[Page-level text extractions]
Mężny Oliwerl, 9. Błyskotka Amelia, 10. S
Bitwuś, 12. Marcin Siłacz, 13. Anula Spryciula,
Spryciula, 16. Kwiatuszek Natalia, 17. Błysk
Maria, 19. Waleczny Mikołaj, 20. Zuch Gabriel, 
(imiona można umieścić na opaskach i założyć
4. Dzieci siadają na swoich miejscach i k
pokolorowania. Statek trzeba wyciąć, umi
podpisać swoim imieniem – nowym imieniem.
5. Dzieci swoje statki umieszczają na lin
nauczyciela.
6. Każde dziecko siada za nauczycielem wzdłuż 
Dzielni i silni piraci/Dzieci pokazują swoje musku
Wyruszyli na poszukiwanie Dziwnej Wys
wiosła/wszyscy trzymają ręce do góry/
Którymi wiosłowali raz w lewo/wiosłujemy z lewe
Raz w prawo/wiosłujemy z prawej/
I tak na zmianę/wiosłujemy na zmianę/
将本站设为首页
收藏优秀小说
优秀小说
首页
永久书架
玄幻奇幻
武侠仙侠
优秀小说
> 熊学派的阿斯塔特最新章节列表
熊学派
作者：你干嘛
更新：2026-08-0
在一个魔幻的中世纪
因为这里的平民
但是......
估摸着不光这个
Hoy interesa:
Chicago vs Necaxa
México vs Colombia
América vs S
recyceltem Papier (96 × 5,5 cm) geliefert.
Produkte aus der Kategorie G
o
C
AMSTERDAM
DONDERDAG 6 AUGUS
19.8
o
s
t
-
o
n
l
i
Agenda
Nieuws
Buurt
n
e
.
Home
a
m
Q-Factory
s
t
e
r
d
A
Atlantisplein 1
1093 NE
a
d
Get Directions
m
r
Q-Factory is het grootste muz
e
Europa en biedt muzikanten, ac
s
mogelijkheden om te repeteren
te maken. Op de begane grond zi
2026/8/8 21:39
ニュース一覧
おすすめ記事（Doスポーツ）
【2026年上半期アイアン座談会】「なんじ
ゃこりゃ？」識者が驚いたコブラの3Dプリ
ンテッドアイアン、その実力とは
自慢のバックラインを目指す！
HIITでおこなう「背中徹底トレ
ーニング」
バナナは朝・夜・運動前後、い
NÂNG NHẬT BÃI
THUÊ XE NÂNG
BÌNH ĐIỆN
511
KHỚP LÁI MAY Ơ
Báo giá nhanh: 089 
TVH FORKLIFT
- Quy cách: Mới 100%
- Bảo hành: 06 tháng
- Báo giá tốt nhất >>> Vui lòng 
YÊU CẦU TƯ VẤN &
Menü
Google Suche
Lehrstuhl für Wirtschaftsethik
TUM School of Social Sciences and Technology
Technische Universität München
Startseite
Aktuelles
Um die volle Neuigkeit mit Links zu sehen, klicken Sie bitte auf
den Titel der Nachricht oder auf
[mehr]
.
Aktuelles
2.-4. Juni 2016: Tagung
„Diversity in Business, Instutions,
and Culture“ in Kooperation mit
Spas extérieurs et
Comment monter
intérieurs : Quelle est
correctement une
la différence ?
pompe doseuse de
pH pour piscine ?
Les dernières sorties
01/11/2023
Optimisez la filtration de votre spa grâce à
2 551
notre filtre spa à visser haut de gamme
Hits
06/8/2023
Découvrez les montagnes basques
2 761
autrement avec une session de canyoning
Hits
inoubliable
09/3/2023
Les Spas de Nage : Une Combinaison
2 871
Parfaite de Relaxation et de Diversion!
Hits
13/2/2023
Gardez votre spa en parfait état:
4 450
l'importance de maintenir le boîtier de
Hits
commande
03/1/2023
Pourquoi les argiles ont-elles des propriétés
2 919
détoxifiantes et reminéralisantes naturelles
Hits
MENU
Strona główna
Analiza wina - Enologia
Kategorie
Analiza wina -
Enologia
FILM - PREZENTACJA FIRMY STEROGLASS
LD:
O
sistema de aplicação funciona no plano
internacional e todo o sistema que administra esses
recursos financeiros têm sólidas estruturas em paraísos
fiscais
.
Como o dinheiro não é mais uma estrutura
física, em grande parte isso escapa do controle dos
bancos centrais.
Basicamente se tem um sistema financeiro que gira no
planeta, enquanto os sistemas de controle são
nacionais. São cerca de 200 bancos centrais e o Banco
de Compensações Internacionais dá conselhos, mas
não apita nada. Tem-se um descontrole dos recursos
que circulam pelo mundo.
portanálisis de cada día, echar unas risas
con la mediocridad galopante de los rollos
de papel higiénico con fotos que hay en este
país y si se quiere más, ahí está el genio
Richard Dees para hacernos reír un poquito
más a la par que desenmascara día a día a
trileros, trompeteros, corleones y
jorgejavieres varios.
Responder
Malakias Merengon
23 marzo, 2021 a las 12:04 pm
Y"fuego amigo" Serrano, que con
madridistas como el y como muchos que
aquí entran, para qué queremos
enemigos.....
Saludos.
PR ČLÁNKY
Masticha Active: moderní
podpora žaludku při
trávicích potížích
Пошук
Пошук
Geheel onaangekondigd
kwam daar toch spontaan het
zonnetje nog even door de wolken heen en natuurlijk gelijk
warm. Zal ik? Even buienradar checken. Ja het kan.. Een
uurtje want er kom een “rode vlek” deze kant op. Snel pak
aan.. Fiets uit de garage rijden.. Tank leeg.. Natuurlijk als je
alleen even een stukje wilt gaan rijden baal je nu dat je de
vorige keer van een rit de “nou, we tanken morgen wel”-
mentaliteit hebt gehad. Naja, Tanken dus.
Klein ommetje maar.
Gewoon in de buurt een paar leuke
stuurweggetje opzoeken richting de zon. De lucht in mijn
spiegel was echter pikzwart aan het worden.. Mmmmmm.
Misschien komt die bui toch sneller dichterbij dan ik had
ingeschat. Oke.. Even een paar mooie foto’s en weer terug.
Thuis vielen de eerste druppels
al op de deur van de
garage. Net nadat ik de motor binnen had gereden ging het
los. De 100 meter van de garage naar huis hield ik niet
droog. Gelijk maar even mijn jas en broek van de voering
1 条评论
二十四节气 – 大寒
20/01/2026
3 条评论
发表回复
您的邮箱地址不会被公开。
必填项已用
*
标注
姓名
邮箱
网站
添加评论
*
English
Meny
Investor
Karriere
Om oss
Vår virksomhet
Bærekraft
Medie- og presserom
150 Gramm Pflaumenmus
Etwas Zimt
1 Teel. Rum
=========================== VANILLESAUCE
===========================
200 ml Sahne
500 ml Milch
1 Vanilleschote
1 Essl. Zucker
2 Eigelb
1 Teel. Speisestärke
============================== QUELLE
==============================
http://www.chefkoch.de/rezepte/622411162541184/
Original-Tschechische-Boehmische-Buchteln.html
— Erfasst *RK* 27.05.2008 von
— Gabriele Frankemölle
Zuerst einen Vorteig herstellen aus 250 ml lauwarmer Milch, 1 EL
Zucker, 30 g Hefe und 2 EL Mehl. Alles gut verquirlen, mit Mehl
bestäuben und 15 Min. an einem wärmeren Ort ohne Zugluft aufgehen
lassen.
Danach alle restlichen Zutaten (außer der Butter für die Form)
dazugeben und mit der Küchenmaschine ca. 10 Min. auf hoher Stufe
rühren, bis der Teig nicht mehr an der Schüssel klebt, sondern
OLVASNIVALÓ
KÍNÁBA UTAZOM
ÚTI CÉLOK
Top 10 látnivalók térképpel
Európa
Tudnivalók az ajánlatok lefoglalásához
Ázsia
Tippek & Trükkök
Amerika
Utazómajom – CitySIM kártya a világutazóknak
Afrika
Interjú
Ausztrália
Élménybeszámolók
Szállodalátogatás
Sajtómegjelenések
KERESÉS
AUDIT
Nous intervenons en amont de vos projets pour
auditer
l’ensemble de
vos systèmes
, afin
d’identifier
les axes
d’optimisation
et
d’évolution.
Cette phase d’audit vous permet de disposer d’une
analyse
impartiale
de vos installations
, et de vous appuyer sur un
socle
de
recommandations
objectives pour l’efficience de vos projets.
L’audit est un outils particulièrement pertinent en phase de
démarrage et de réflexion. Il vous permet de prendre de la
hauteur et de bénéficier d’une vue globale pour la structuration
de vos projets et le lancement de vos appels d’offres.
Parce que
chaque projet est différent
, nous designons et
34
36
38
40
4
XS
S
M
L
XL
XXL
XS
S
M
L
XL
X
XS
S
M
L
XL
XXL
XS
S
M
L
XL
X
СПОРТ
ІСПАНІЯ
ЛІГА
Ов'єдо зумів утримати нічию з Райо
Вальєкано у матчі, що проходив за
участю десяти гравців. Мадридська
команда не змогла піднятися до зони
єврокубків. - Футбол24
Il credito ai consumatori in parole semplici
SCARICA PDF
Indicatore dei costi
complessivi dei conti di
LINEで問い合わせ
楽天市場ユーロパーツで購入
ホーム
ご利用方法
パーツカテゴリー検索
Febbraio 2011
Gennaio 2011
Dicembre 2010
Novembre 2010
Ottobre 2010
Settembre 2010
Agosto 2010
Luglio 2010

> **Work order**: Say the number of lines in the entries that have the string "recursos", and only that.

> **Your response**: 2